What if the AI mishears me?

Every entry shows you exactly what was extracted before it saves. You can edit any field, remove anything that does not belong, or scrap the entry and try again. Nothing is logged that you did not see. The confirmation step is the trust step.

Does it need an internet connection to work?

No. The on-device language model handles dictation and structuring locally. The app works on a phone in airplane mode, on a plane, in a basement clinic with no signal, in a car — anywhere your phone has battery.

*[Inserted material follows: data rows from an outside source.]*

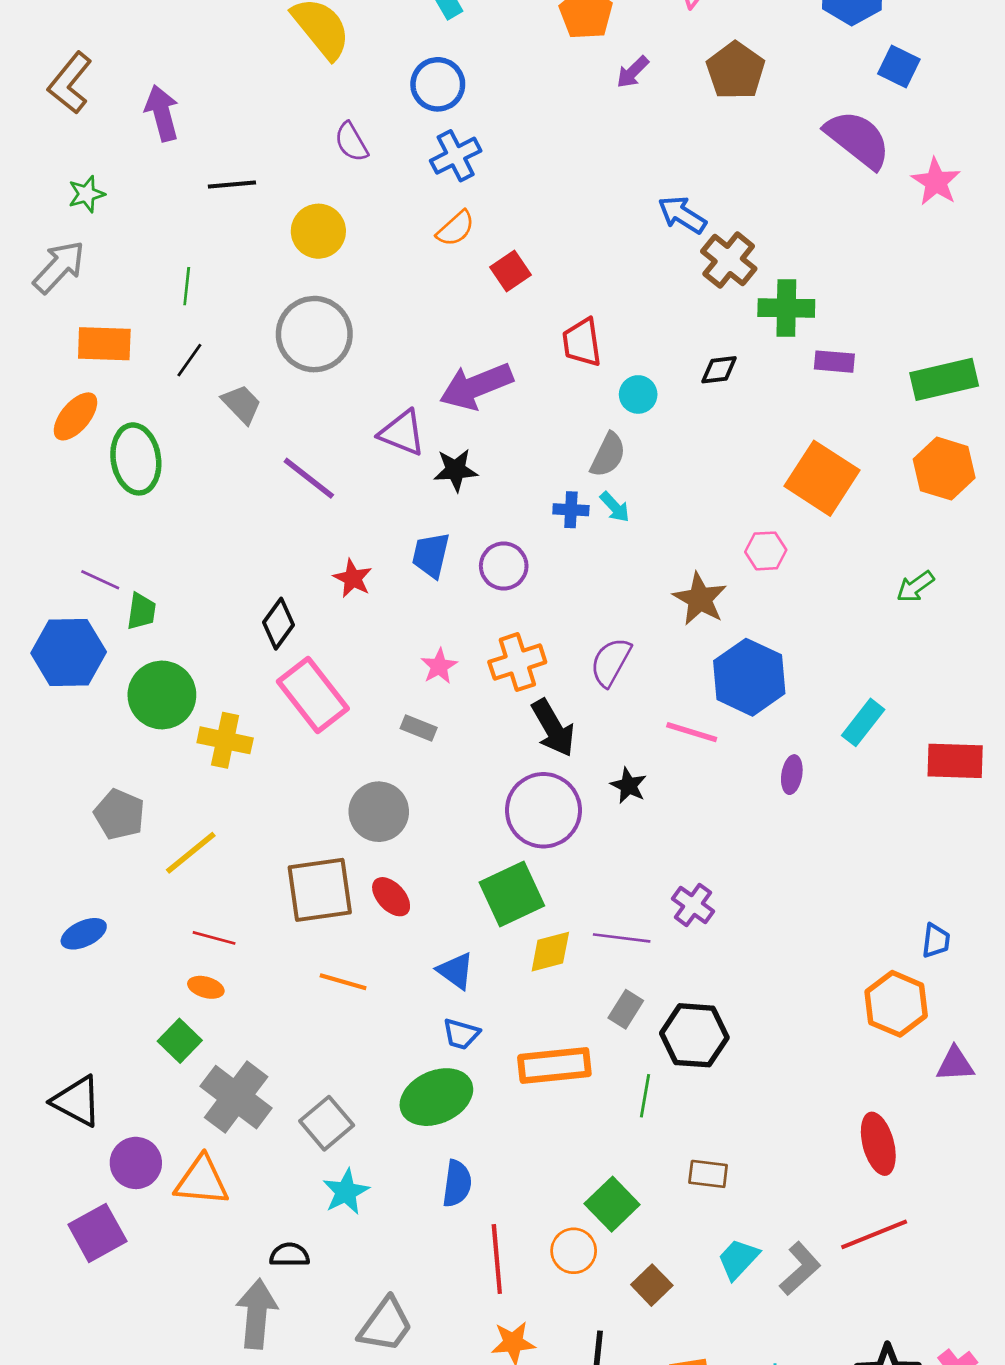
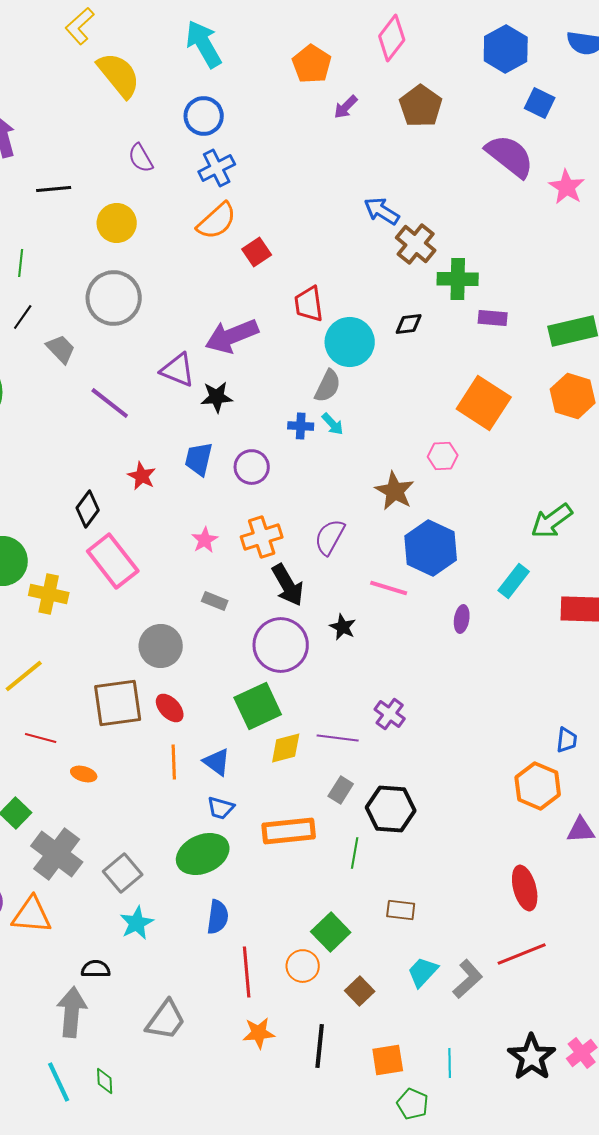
orange semicircle: (456, 228) -> (217, 221), size x1.4
cyan circle: (638, 394) -> (350, 342), size x1.8
green arrow: (915, 587) -> (552, 521), moved, size x1.5
gray rectangle: (419, 728) -> (215, 601), moved
orange line: (343, 982) -> (174, 762), moved, turned 72
orange ellipse: (206, 987) -> (84, 774), moved

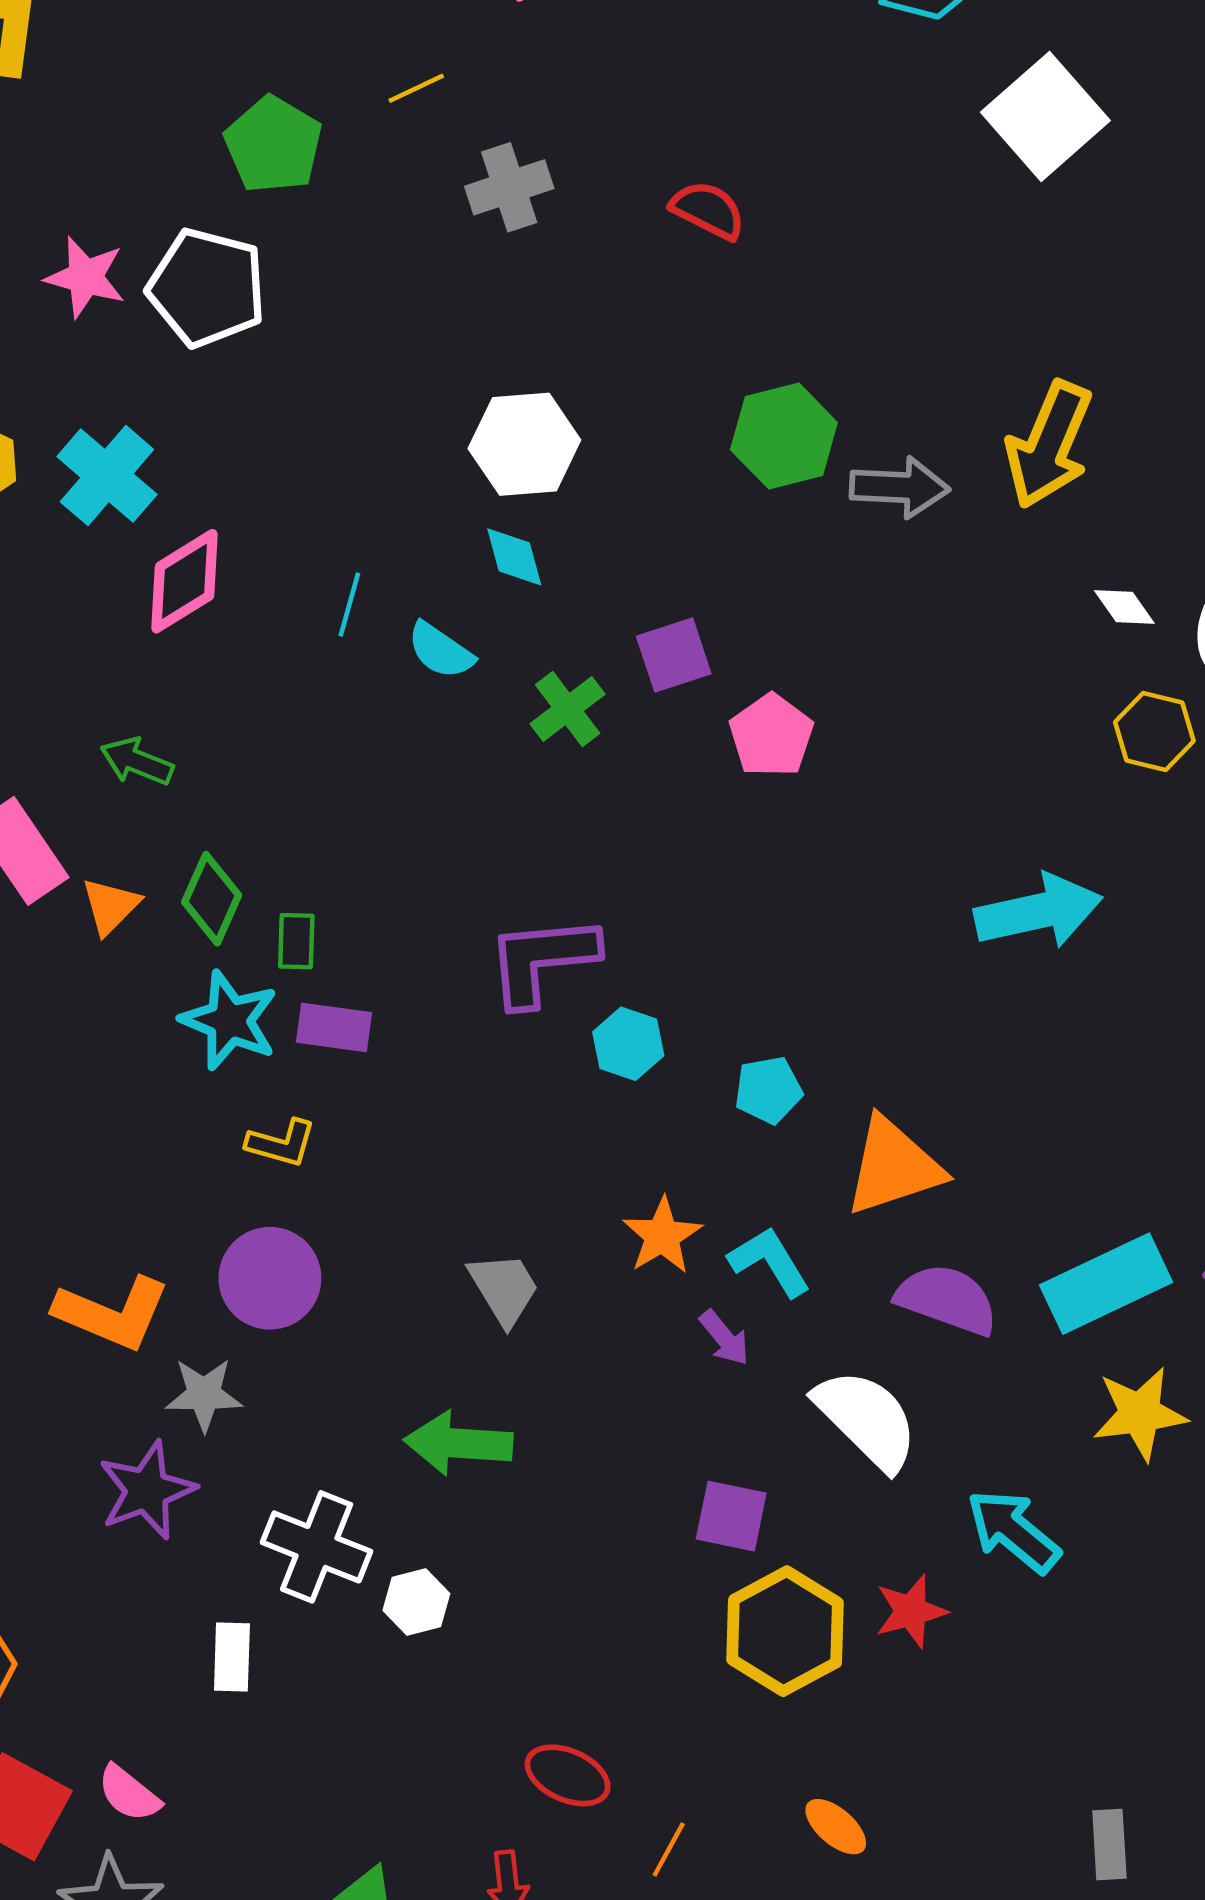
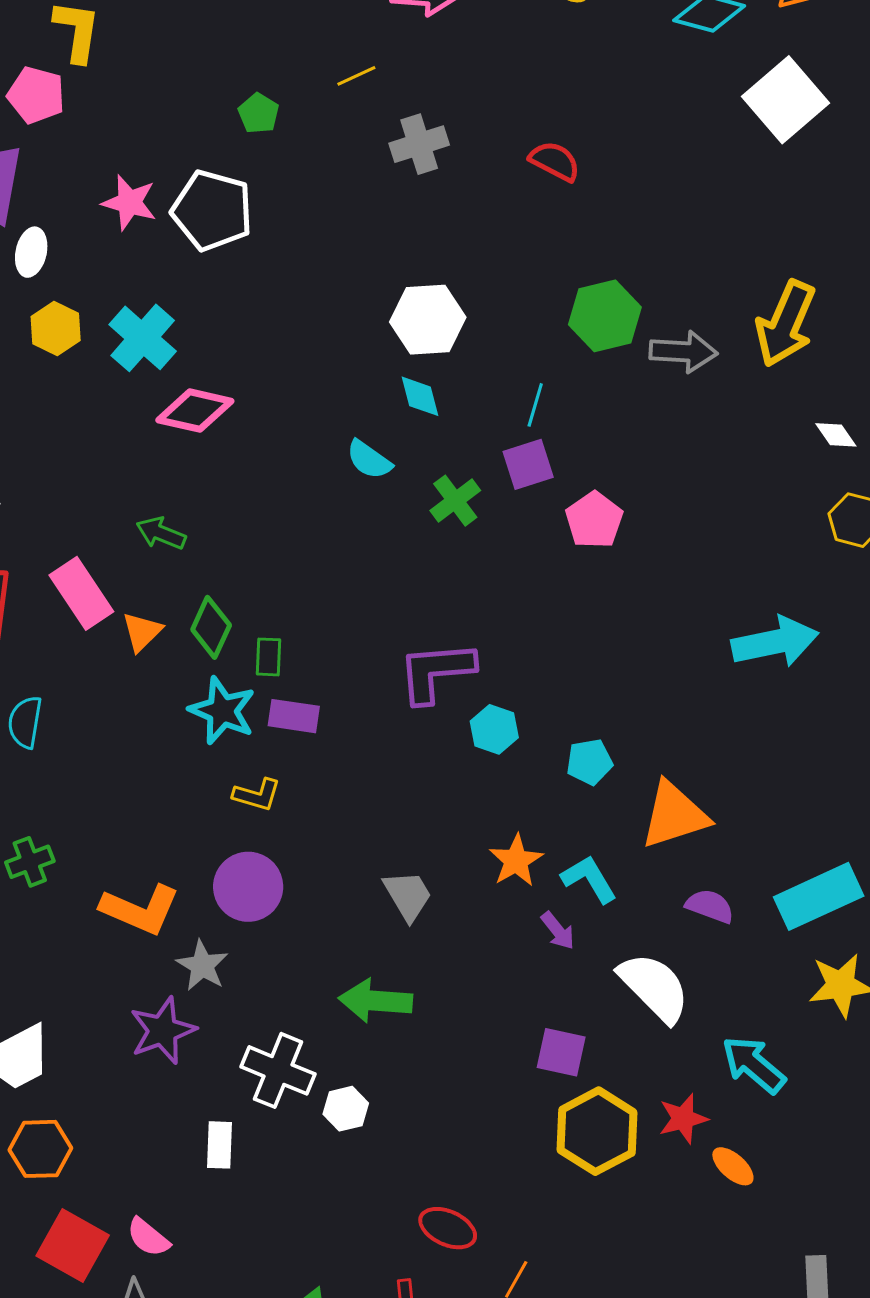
green pentagon: (273, 145) -> (259, 113), size x0.6
pink diamond: (185, 581) -> (195, 411), turned 44
cyan line: (349, 605) -> (535, 405), moved
purple semicircle: (947, 1299) -> (710, 906), size x0.7
gray star: (204, 1394) -> (202, 966), turned 30
orange ellipse: (836, 1827) -> (733, 1166), moved

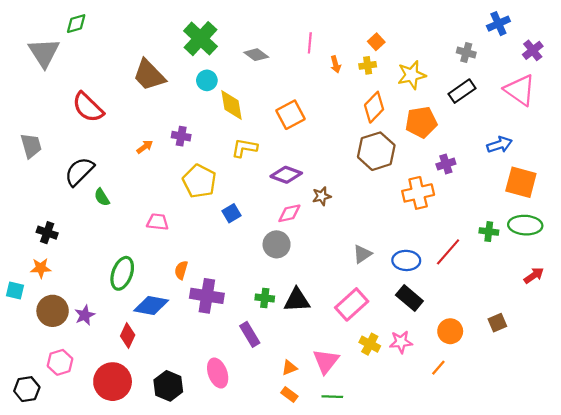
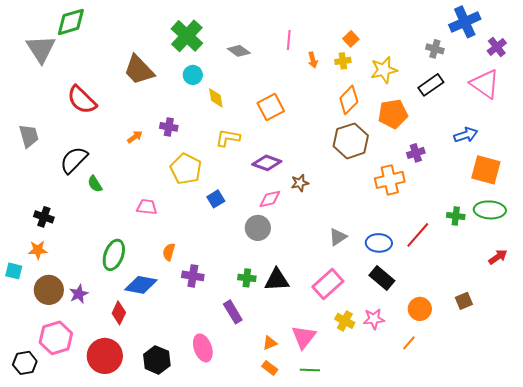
green diamond: (76, 24) -> (71, 22), size x1.5
blue cross: (498, 24) -> (465, 22), size x1.4
yellow diamond: (232, 105) -> (216, 98), size x0.7
purple cross: (207, 296) -> (193, 276), size x0.7
pink hexagon: (60, 362) -> (56, 338), size x1.4

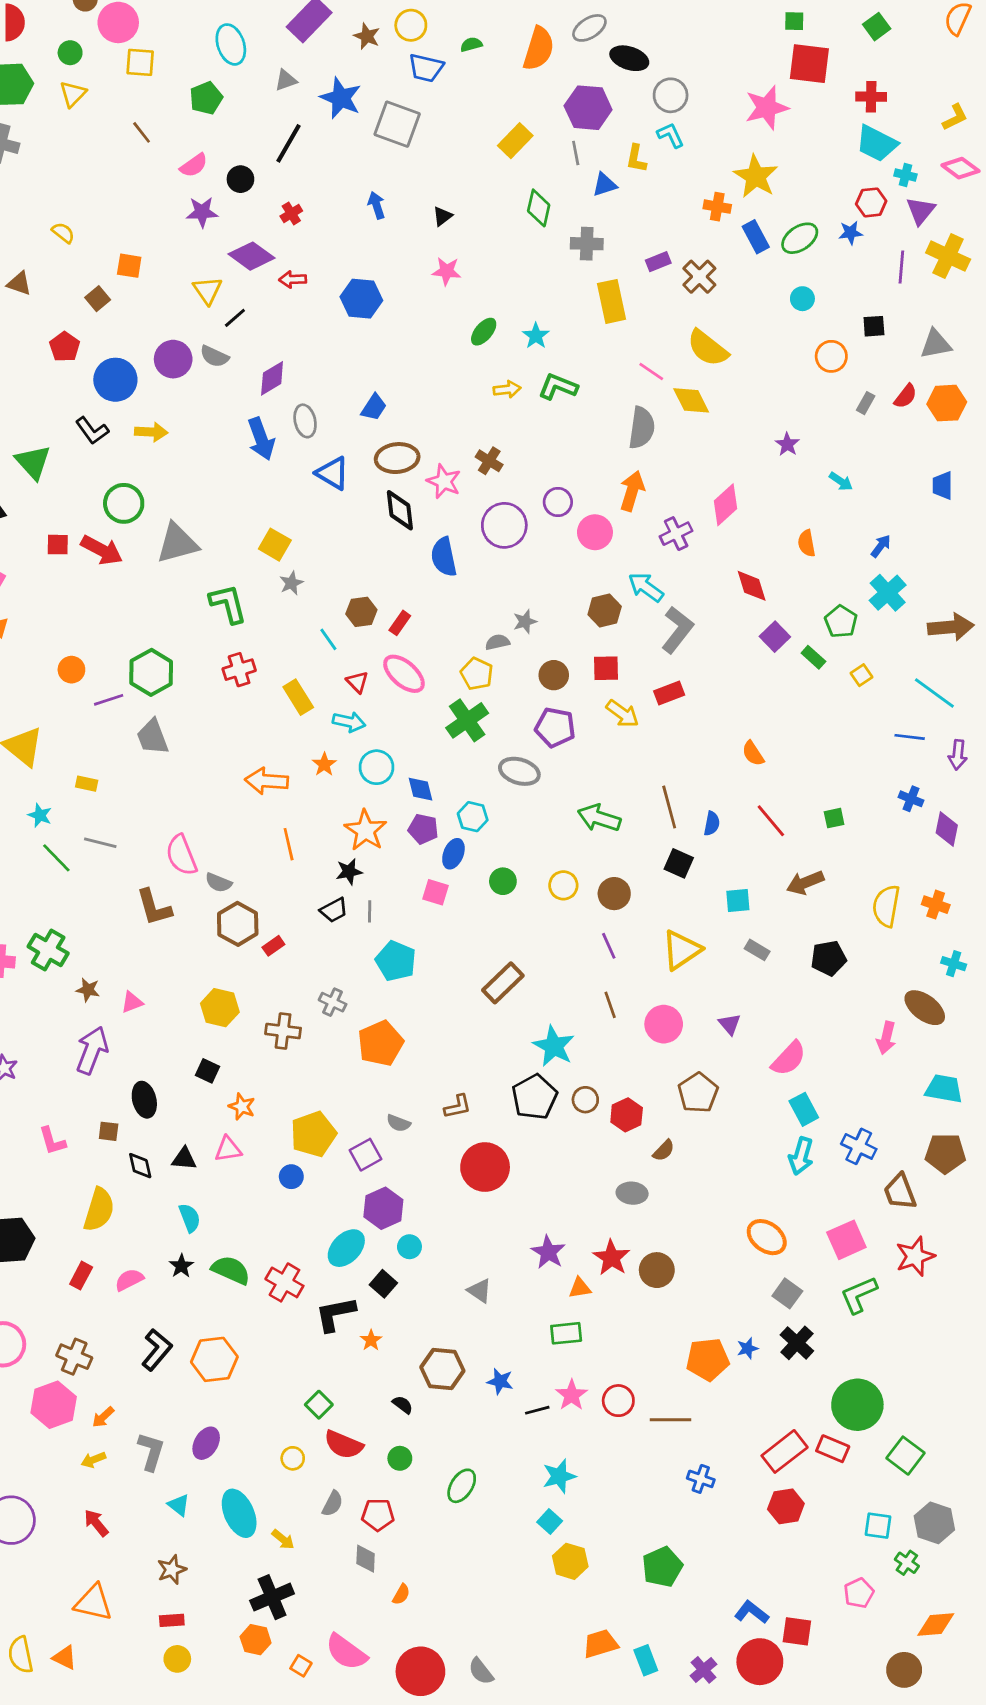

How long does logging take?

About fifteen seconds for a typical entry. You speak in your normal cadence, the structured fields fill in as you talk, and the confirmation card appears when you stop. Compare a half-minute conversation with your phone to the alternative — twelve taps through nested forms during a flare.

Can I still log by tapping if I prefer?

Yes. Manual structured entry is available for everyone, every time. Some patients prefer it for routine medication logs. Some prefer it on calm days. Voice is the wedge feature, not the only feature.

What languages does it understand?

The on-device language model supports many languages for natural-language extraction. Speak in the language that fits your day. The website is English at launch; the app is multi-language.

What does it actually extract from my words?

Time of event, medication name, dose, route, symptoms (one or several), severity on a one-to-ten scale where you mention one, side effects, mood and energy if you mentioned them, and the rest as free-text notes. The structured fields make patterns findable later. The free text preserves your voice.

Whisper a sentence.
Vaely does the rest.

The free tier includes unlimited natural-language logging. We do not gate the feature that turns "I forgot" into a record.